The industry faces a demographic time bomb. Its workforce is ageing, with retirements greatly exceeding new recruits, who take some three years to be trained to the necessary quality. To meet government plans—building 1 million or more houses in a few years—the industry must expand by some 35%. Well, in the third quarter of last year it contracted by 0.5% and is still contracting. It has become heavily dependent on 200,000 EU immigrant workers, not only for the actual building of houses and factories, but for the pre-manufactured modules, use of which the Farmer review recommends. Some 92% of the workforce building the modular homes that Pocket specialises in are EU immigrants.

But now we face the prospect of Brexit. Many EU workers are going home, not only because of uncertainty about their longer-term future rights of residence, but because they no longer feel welcome. There are numerous reports of Poles, Lithuanians, Romanians, Bulgarians and their families who are being abused in public and told to go home if they speak in their own language. We are no longer a tolerant country.

What Brexit risks is what the industry tells us it needs: common recognition of EU standards and qualifications, common legal systems for contracts, and tariff-free flow of imports from the 27—in fact, frictionless trade with the EU. None of these will survive if we are not in the customs union and single market, yet the Government are adamant that we must leave both.

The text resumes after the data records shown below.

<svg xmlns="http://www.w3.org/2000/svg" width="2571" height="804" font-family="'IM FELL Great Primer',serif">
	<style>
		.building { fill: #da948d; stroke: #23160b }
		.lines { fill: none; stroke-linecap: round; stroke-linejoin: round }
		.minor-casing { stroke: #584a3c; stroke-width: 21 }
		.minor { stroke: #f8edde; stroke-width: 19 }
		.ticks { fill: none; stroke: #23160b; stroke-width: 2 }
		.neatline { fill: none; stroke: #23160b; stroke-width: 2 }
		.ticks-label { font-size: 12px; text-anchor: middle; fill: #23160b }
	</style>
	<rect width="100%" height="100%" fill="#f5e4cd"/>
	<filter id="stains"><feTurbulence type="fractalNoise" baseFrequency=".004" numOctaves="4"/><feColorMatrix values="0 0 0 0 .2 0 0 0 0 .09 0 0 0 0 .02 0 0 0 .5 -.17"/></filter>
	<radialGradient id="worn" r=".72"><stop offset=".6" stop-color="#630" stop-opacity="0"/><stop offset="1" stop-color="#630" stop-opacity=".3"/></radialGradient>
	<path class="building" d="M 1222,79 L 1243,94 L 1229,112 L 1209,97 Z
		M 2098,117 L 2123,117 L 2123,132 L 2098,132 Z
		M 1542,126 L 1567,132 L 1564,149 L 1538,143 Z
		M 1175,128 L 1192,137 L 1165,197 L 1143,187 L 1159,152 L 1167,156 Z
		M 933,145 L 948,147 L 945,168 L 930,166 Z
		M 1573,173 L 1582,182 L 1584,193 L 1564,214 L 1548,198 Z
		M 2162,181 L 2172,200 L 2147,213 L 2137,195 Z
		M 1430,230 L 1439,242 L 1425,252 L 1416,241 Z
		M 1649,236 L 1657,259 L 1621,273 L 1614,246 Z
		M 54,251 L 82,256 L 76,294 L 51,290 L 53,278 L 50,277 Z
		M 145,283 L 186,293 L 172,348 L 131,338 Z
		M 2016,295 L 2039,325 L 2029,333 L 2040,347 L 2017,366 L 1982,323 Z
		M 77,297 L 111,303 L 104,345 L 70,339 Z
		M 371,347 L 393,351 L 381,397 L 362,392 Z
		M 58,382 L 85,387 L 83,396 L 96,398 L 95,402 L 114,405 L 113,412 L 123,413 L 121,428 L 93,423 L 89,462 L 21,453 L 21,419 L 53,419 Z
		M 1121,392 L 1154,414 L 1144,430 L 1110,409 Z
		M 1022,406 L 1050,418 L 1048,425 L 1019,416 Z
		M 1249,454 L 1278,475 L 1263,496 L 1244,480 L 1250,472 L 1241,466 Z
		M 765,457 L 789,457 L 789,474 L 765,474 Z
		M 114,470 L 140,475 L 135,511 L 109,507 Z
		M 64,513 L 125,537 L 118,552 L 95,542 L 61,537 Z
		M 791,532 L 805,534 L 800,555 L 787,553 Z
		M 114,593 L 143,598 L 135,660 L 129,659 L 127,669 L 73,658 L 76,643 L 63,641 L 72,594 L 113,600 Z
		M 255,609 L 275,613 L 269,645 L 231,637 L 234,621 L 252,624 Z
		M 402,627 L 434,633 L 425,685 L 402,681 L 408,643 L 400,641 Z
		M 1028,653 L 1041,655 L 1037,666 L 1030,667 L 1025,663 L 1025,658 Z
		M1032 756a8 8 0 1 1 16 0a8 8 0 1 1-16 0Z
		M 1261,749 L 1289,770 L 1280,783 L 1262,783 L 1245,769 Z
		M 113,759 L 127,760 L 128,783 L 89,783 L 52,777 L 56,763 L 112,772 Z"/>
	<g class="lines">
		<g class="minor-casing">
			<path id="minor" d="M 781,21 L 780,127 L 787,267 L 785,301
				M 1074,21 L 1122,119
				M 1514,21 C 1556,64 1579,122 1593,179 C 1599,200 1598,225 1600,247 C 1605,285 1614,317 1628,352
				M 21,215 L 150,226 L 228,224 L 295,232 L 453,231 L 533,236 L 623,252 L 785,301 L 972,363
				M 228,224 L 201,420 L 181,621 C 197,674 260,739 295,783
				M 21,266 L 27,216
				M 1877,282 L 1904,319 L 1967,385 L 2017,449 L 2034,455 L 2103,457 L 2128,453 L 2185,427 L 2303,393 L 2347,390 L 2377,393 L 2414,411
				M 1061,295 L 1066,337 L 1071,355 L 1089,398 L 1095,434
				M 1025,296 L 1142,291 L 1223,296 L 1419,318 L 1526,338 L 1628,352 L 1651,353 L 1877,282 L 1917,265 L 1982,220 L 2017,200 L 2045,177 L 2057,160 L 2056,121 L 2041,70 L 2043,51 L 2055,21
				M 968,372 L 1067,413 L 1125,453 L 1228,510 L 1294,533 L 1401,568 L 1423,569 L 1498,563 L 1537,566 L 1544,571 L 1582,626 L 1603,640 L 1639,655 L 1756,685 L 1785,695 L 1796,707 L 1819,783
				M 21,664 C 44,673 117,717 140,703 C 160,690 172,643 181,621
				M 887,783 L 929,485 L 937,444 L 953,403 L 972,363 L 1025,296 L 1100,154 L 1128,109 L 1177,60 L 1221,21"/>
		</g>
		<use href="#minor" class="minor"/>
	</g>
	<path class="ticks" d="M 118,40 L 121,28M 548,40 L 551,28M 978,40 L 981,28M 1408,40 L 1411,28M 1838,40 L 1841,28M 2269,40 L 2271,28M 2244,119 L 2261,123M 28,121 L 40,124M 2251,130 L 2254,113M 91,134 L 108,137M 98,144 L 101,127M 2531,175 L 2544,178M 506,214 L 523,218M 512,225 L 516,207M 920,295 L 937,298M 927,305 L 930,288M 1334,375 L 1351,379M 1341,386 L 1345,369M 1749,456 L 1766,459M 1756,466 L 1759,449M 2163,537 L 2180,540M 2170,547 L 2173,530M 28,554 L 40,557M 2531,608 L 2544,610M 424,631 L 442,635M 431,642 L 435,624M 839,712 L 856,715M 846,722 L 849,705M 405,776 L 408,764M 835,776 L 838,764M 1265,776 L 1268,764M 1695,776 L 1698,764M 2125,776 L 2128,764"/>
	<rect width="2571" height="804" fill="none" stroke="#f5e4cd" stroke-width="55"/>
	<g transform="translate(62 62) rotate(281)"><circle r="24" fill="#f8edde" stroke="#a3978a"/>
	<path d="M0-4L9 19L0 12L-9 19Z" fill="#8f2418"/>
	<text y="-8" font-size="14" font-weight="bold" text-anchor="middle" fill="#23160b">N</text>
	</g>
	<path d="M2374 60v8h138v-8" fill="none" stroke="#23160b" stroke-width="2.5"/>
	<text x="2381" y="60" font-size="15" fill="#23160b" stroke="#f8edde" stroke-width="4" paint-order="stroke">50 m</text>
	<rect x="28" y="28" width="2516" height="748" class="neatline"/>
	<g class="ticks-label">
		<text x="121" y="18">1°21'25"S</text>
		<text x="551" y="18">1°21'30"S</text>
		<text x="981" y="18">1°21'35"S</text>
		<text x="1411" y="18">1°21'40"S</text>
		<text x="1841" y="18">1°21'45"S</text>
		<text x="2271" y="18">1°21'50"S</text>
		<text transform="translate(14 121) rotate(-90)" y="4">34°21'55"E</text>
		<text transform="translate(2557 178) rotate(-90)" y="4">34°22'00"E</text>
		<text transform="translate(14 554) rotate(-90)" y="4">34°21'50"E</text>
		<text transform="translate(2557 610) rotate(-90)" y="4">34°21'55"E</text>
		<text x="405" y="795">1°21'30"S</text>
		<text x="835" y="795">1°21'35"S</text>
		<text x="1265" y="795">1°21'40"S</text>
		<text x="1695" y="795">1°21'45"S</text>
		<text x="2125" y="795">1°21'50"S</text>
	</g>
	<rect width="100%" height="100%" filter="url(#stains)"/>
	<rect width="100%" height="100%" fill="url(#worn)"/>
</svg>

The implication of the excellent and very important House of Lords Committee report last December, Brexit: Deal or No Deal, is clear, even if not explicit: the only way to achieve the Government’s housing aims, and to promote prosperity of large sections of our industries, to preserve an open Irish border and, indeed, generally to avoid the impoverishment of the British people, is to reverse what almost everyone outside Britain regards as our extraordinary national act of self-harm—the decision to leave the EU. The people should have the final say now the facts of what Brexit means are becoming clear, to decide, if they wish, not to travel one more miserable inch along that path to national disaster—in fact, to stop Brexit.